AIM OF THE TASK — Give an exact copy of the line that has "Other sites" and of every line below it, through the last, with nothing else.

[[ RECORD EXTRACTS, beginning ]]

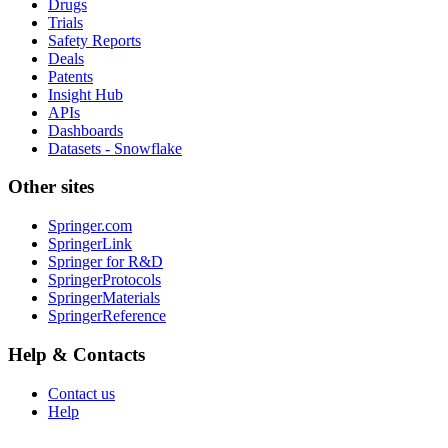
Drugs
Trials
Safety Reports
Deals
Patents
Insight Hub
APIs
Dashboards
Datasets - Snowflake
Other sites
Springer.com
SpringerLink
Springer for R&D
SpringerProtocols
SpringerMaterials
SpringerReference
Help & Contacts
Contact us
Help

[[ RECORD EXTRACTS, end ]]

YOUR RESPONSE —
Other sites
Springer.com
SpringerLink
Springer for R&D
SpringerProtocols
SpringerMaterials
SpringerReference
Help & Contacts
Contact us
Help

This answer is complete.